At other times while speaking to Drew, it was hard not to detect a hint of frustration with the state of the music industry. It would be unfair to read too much into his demeanour; he was of course fighting a bad bug. But he didn’t shy away from articulating such concerns. “As you get older you do become a bit of a skeptic – there’s just no way around it. I’d like to remain a positive skeptic though. I don’t want to be someone who’s negative about the scene because I think it’s great, but it’s all dying very rapidly. The music industry died and it went away. No one buys records anymore. Everyone just thinks they are entitled to free music. So then it turns to the live scene, but the live scene now is getting so over-saturated that the people can’t keep with it, and they don’t have the money to keep up with it. You’re going to see very shortly it will be no different than what happened with the record industry – there’s just going to be too much.”
But Drew merely sees himself as a realist, acknowledging the bad with the good. “If you look at the lyrics to this album it’s a very upbeat, happy record but there’s a lot of little tiny bits of cynicism or darkness in there… how can you not by cynical with all that’s going on right now?” The comment suggest an undercurrent of political angst. Broken Social Scene aren’t exactly an activist band, but they certainly don’t seem afraid to speak their mind. One of the best songs on Forgiveness record, a high energy tune called “Texico Bitches”, reads like a pointed condemnation of big oil. Drew hopes the live show can serve as an antidote, however small, to such frustrations.
We’re trying to bring a very realistic aspect of joy for those two hours to those people.
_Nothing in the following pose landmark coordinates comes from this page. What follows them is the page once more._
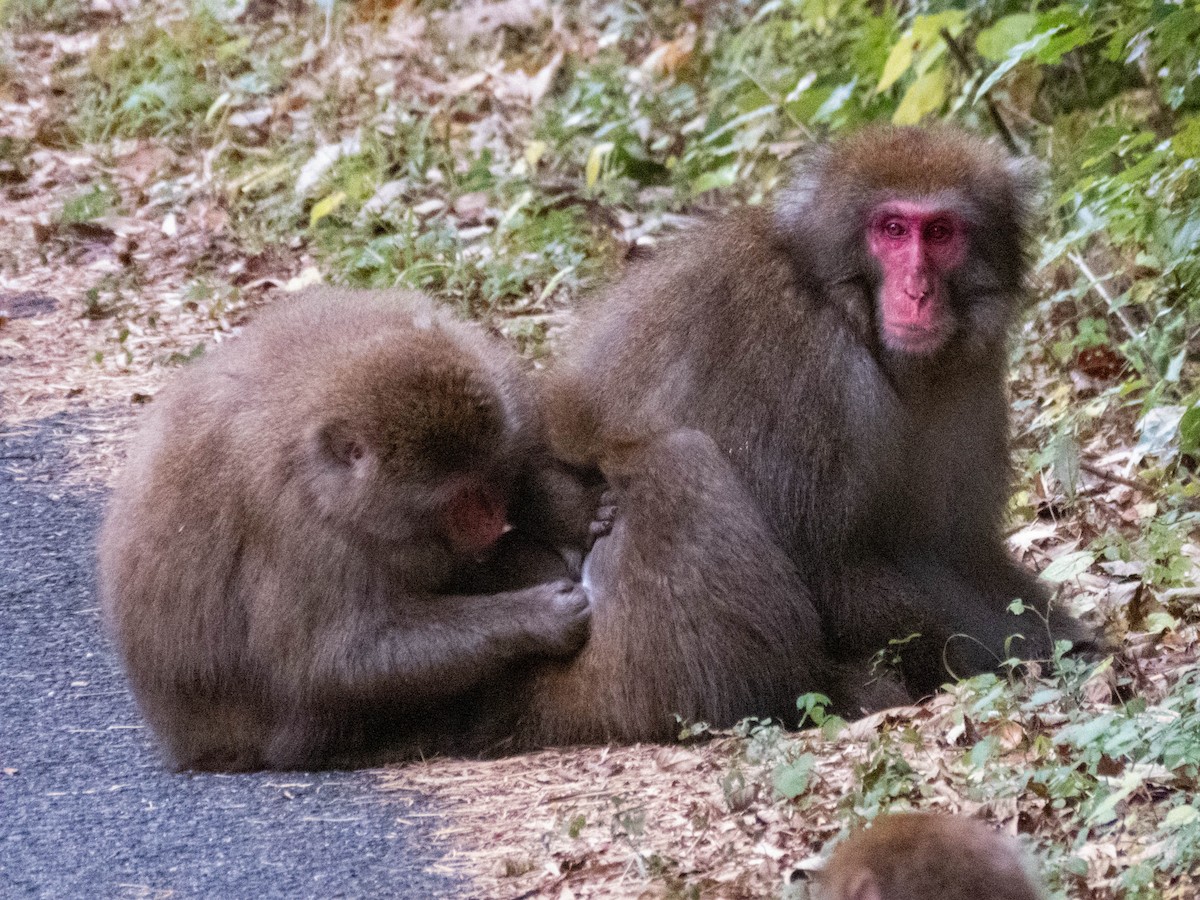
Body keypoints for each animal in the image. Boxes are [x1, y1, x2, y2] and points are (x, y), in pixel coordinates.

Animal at [97, 287, 594, 772]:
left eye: (488, 480)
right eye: (457, 499)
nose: (489, 519)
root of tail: (186, 747)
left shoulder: (499, 390)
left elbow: (527, 451)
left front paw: (571, 513)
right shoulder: (303, 533)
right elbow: (332, 662)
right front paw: (536, 615)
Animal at [544, 124, 1094, 699]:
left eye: (941, 231)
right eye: (893, 230)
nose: (917, 292)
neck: (842, 305)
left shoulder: (971, 376)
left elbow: (950, 548)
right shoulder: (801, 365)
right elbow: (823, 563)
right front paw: (992, 665)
Let it out, let it go , leave it here tonight…
“I don’t particularly see it as a wondering time right now,” he admitted. “I think we cruelly every day get sold that it’s not really going to work out much anymore…We’re trying to bring a very realistic aspect of joy for those two hours to those people. Let it out, let it go , leave it here tonight… I want them to leave elated and the next morning I want them to wake up and pass that on.”
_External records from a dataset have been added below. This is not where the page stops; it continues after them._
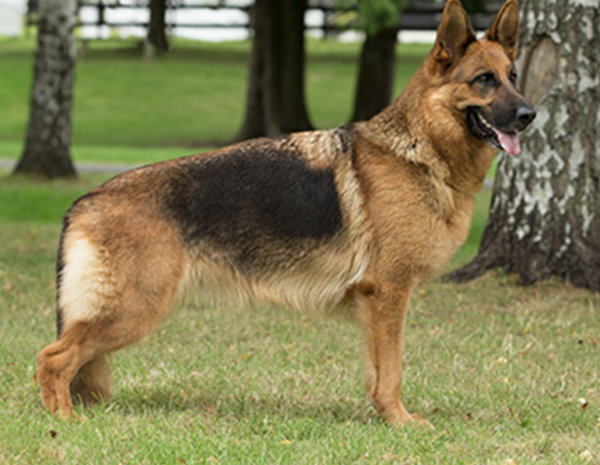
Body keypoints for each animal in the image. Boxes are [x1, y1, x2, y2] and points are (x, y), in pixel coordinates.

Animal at [37, 0, 536, 426]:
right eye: (484, 80)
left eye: (513, 75)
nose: (530, 114)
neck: (418, 152)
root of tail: (85, 200)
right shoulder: (390, 293)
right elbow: (392, 370)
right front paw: (400, 422)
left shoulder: (376, 304)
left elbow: (377, 373)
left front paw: (383, 416)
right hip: (133, 308)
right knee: (51, 358)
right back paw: (63, 422)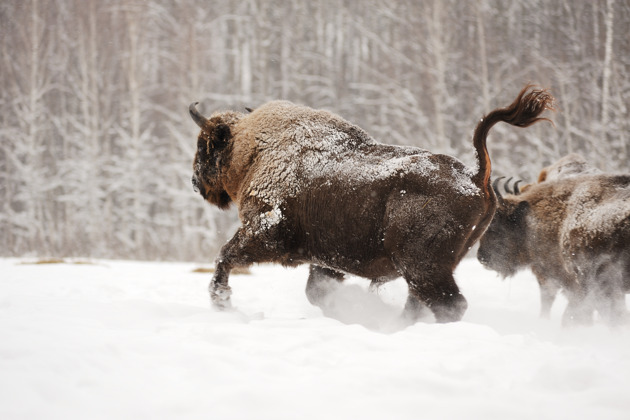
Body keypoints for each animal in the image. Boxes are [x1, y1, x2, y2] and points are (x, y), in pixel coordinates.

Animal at [191, 84, 552, 322]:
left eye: (205, 145)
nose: (195, 182)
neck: (254, 152)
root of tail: (475, 177)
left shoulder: (264, 232)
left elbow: (225, 255)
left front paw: (221, 302)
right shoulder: (326, 261)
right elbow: (316, 291)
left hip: (422, 267)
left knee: (448, 304)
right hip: (430, 268)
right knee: (422, 303)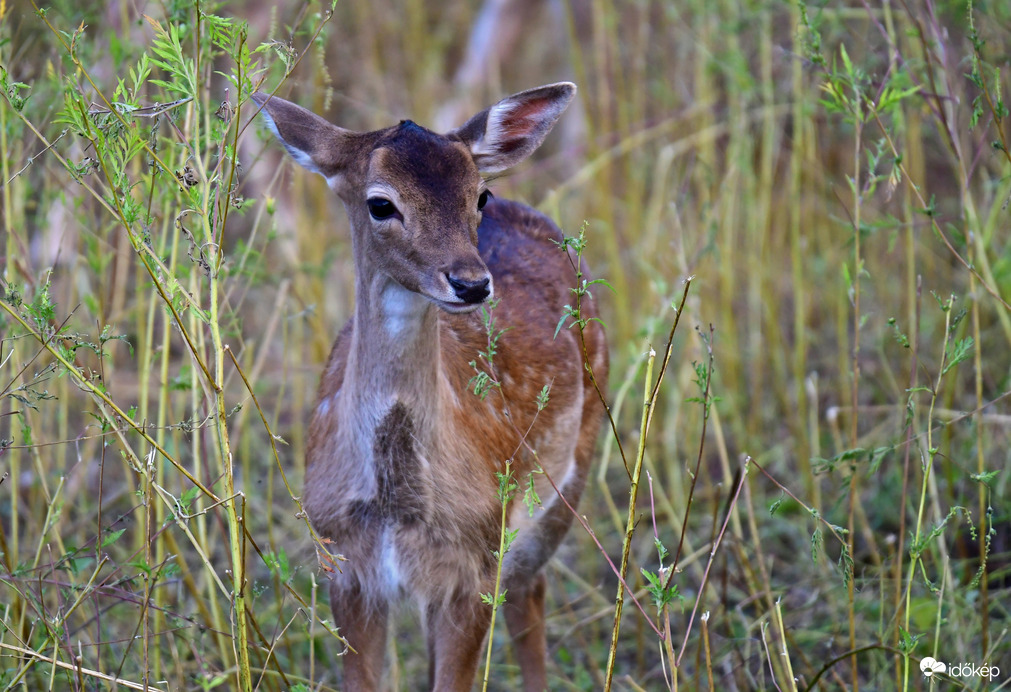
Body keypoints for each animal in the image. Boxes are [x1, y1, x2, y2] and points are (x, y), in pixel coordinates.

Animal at [252, 82, 606, 692]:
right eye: (380, 203)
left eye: (479, 195)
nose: (471, 282)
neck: (394, 502)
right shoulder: (346, 568)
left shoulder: (474, 566)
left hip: (569, 473)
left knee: (530, 591)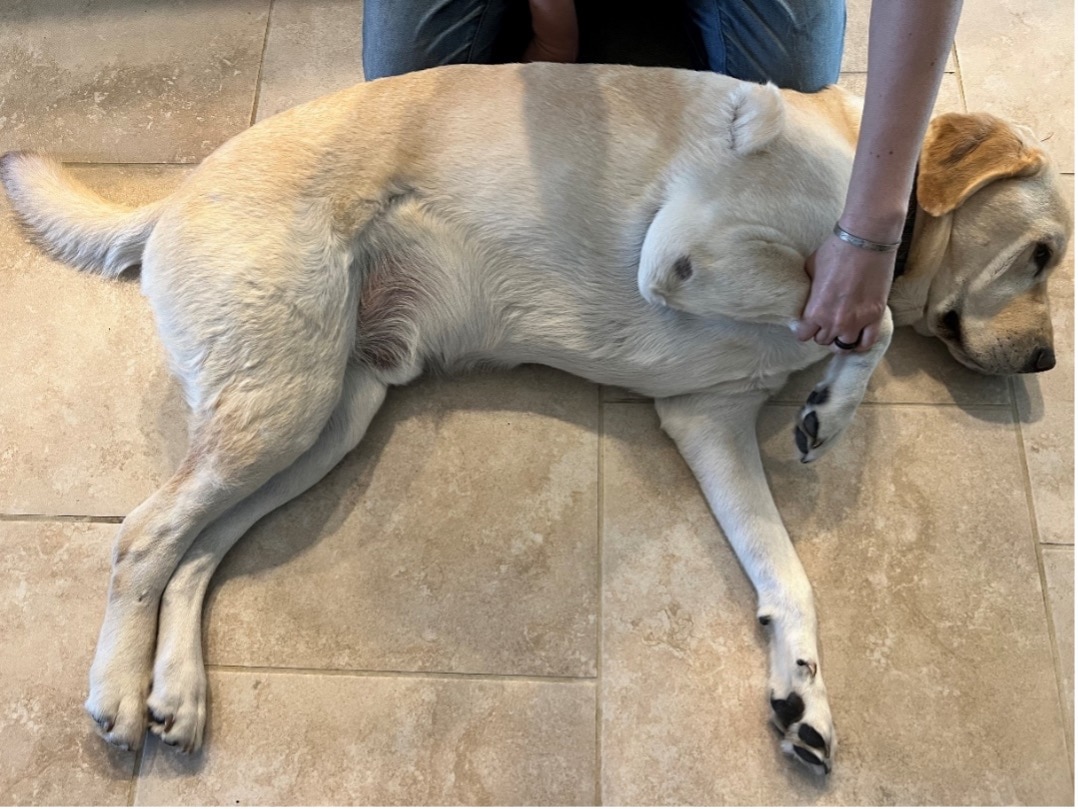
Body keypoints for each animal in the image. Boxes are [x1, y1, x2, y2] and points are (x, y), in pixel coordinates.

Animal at [2, 61, 1069, 772]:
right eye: (1045, 253)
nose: (1048, 362)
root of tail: (174, 191)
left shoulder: (709, 424)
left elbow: (788, 577)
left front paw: (801, 689)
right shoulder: (685, 251)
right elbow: (873, 315)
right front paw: (835, 404)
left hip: (322, 420)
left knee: (196, 553)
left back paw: (176, 689)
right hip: (281, 409)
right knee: (144, 538)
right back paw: (117, 692)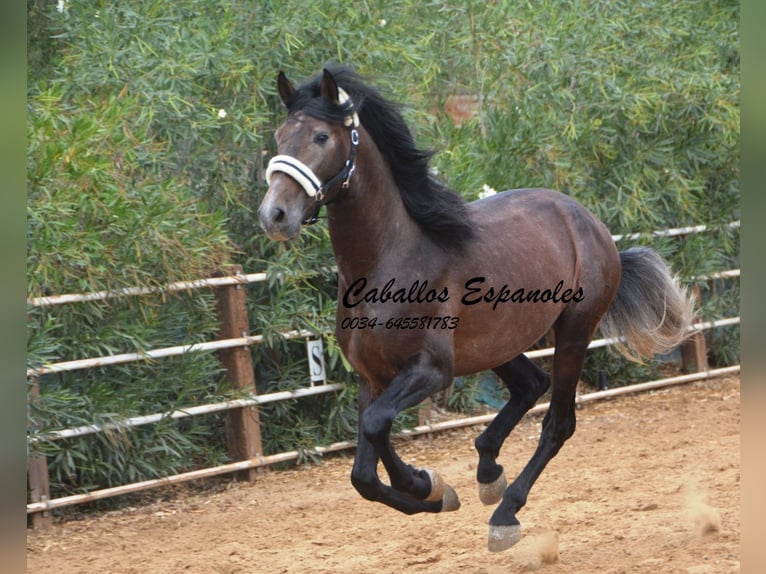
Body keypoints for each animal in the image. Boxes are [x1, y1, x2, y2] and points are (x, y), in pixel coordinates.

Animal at [260, 65, 696, 556]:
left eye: (320, 136)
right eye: (279, 136)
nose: (274, 215)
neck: (390, 260)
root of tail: (589, 222)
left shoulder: (433, 370)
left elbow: (375, 427)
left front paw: (424, 483)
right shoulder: (373, 377)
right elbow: (364, 471)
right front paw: (432, 490)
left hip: (574, 332)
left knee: (558, 422)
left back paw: (505, 513)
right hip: (498, 342)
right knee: (531, 383)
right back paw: (488, 472)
We had talked for almost 20 minutes. I realized it was probably time to let the man rest up before the show, but I attempted to push my luck with just a few more questions. After all, we had talked so much about the past, and the present of Broken Social Scene, I wanted to get a glimpse into its future.
“Would you say you’re just living in the moment right now, or do you have a clear idea of which direction you’re heading in?” I asked.
Drew refused to reveal specifically what his future plans were, only saying, “ I know what I want to do. I always know. I always plan ahead. But it’s good to live in the moment. I think if you live in the moment with a responsibility to the moment then you’re doing it right, but if you live tin the moment thinking there is no consequences then you’re a fool… So I tell people to live in their responsible moment. That’s the way you get by.”

As I left the tour bus I wondering if Drew was going to be well enough to perform. A few hours later, the questions seemed absurd. On stage, he was a man in perfect health. Amidst the throngs of happy fans. I was convinced this was the greatest show they had ever performed. But maybe they just away play that well. Because it was just like he had described it to me “We overplay, we play for two hours, we never leave them wanting more and we leave them with everything we have.” And as the music reached its peak, Kevin Drew raised his glimmering get well spoon into the air.